I still stagger myself at how tiny tests should be, because each of those three examples would be a single test (or even multiple single tests per example if you’re trying a few permutations).
The point is to break down the problem space into chunks that are so tiny that your first instinct is “that’s SO trivial, why would I even bother writing tests for that!?!”.
Where the answer is: “so that the cheap computer can test 500 times per second if it still works (at each commit/Ctrl+s), instead of you, as expensive human, checking it once a month (i.e. never)

This is exactly what the refactor step is for: step back and see how the terrible hack you just wrote to obtain the “green” can be made to look nice. In its purest form, TDD wouldn’t be looking back “now and then”, but basically every time you finish a new test, so more like a dozen times per hour.

Which is the point where you pause for a few seconds and briefly write yourself "#todo test for edge-case X I just thought of."
The trick of TDD is to rapidly switch hats between:

  1. worlds greatest pessimist: writing test-cases you’re “sure those idiots would mess up”
  2. the laziest programmer you’ve ever met: "do the bare minumum to meet (1)'s spec
  3. the experienced architect: whip the crap produced by (1)+(2) into something that you will understand two hours, two months and two years from now.
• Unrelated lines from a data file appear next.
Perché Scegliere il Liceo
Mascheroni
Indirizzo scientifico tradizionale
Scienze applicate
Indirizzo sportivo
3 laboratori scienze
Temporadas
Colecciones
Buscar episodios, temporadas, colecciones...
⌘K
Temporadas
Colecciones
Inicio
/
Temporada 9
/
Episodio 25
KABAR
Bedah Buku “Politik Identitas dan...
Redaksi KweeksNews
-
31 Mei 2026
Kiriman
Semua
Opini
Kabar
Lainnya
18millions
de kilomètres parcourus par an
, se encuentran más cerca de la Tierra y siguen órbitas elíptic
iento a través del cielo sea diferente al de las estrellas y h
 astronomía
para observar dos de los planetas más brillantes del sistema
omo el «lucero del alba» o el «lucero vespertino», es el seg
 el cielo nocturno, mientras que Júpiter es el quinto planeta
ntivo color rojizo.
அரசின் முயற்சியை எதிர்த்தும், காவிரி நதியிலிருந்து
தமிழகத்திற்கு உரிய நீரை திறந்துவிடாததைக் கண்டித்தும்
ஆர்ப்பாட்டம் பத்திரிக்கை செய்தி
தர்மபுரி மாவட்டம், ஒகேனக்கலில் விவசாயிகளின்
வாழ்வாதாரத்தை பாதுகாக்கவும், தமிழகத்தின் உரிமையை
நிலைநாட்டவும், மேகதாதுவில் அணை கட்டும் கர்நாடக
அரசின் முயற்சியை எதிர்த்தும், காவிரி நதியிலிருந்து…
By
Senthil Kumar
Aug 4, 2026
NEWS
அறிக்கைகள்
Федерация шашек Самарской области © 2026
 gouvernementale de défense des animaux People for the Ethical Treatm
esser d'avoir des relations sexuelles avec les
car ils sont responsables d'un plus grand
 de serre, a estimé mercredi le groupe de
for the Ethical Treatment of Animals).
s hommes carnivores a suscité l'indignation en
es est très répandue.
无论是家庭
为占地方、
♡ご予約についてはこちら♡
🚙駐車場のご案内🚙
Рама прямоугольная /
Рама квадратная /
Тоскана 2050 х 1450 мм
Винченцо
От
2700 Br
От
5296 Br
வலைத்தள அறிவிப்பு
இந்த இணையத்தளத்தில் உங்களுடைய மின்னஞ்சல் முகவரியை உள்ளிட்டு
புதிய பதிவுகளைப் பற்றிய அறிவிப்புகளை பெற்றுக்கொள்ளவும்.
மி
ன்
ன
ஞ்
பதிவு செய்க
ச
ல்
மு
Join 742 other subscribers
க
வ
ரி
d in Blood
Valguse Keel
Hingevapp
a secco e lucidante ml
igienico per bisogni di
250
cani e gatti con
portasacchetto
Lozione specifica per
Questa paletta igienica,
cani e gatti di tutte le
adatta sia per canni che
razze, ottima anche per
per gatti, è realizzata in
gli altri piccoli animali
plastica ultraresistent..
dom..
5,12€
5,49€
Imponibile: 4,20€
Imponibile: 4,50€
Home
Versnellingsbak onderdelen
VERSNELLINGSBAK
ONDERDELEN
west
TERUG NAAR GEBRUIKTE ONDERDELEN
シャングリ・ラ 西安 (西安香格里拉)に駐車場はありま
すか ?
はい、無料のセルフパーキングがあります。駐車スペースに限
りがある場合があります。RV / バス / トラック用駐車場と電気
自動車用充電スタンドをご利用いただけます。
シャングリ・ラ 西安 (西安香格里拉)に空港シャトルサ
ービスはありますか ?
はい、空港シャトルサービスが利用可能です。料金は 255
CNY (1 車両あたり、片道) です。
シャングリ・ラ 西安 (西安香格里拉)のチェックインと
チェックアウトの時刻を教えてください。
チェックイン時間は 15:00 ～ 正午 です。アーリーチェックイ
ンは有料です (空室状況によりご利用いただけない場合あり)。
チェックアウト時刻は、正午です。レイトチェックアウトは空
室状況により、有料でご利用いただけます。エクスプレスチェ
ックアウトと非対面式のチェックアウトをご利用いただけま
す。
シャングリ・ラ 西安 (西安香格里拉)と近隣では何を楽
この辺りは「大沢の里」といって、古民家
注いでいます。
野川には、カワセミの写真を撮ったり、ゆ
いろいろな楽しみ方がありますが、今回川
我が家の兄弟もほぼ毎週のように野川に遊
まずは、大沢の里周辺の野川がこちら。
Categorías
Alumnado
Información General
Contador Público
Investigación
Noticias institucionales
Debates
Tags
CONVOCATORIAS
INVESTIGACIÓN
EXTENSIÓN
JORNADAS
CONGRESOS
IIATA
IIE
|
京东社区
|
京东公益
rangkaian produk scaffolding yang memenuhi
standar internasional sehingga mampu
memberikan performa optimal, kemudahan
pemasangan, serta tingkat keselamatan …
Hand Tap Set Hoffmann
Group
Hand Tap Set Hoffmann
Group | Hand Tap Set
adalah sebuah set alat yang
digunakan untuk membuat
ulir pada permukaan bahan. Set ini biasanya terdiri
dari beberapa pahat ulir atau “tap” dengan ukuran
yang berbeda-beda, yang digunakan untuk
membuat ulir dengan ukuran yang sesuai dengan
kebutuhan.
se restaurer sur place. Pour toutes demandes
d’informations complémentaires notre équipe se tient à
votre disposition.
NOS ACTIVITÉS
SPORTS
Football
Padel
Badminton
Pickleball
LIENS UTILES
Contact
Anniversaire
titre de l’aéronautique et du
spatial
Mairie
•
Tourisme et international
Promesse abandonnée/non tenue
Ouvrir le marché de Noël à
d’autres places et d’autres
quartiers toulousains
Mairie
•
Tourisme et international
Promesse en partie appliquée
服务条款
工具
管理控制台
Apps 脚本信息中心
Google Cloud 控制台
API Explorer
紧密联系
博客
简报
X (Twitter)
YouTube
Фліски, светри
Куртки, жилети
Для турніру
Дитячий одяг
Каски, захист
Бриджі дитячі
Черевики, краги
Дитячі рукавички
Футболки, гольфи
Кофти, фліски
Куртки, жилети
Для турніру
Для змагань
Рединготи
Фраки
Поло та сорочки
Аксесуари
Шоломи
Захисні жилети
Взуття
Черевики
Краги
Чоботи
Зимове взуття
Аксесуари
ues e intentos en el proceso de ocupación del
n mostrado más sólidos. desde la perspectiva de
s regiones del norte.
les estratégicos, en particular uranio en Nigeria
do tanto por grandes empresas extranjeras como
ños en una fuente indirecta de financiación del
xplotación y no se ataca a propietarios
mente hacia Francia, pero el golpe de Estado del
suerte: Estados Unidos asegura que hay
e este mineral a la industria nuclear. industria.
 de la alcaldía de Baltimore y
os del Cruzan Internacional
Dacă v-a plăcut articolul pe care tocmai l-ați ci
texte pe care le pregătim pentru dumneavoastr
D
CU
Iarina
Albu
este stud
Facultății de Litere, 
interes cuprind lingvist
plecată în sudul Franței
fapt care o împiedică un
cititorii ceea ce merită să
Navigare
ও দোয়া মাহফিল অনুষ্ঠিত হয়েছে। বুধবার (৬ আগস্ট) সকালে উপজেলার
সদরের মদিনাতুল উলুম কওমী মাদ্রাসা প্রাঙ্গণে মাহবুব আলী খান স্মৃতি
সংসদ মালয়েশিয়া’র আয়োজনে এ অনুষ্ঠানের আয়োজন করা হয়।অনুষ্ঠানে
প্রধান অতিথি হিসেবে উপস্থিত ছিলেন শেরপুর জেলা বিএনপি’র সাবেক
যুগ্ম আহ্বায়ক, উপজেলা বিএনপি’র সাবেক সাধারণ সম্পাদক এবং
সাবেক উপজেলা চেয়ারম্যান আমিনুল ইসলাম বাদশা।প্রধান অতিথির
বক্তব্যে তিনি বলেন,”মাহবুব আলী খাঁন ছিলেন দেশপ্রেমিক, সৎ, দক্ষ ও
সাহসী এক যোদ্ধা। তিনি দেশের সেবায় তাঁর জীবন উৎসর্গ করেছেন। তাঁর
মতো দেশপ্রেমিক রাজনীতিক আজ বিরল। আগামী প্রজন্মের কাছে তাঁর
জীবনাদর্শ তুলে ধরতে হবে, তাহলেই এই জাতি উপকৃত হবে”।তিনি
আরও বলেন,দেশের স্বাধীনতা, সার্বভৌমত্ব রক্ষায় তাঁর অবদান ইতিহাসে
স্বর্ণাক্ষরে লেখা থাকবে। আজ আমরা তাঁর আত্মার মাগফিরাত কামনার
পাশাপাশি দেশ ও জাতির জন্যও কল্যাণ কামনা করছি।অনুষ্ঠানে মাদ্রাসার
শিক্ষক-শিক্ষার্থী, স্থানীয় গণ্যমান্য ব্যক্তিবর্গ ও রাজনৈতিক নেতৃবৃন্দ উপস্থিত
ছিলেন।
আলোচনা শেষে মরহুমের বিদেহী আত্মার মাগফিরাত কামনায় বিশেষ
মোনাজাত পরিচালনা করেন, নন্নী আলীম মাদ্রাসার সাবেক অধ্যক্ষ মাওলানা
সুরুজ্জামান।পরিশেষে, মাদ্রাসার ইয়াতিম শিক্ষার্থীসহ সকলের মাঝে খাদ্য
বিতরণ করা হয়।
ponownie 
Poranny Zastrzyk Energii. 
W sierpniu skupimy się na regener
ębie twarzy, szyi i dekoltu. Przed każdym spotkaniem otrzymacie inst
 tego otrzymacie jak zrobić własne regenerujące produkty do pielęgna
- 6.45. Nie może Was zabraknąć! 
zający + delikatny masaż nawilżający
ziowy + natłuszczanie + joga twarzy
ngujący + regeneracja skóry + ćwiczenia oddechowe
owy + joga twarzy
And all of that rotating by the minute(s), in one brain.

I vehemently disagree; there are very few people who have the discipline to write tests afterwards, and those who do will always overlook things, so you end up with 95% or 80% or 70% coverage of “only the important parts”. Only with test-first do you force yourself to stick to 100%/99% coverage. I have personally sensed the difference in trust/relaxation in my code with full coverage vs. “mostly” full coverage. It is really quite the shock how much anxiety we carry along on a daily basis, it is so common we don’t even realise it most of the time.
The moment that you hit full coverage, suddenly the anxiety (“but there could be a bug in the bits I didn’t test”) drops away, and you reach this zen-like “I can do anything” level, because you know, and feel in your bones, that the tests will catch you if you overlook something*. And because the tests can run in the background and give immediate feedback, correcting your mistake is often just a few Ctrl+Z, instead of an hour of debugging after somebody points out an error two weeks later.

However, I will admit that I have since “fallen off the horse” again, and don’t write many tests for my python/bash/perl things. Doing TDD properly requires quite the investment, and most of the benefits only show up very late in the investment-curve, so it is hard to keep it up (especially if your social/team/boss environment doesn’t enforce it.)

* Edit: In that respect, a good test suite gives much the same feeling as the rust compiler gives compared to using C-style raw pointers.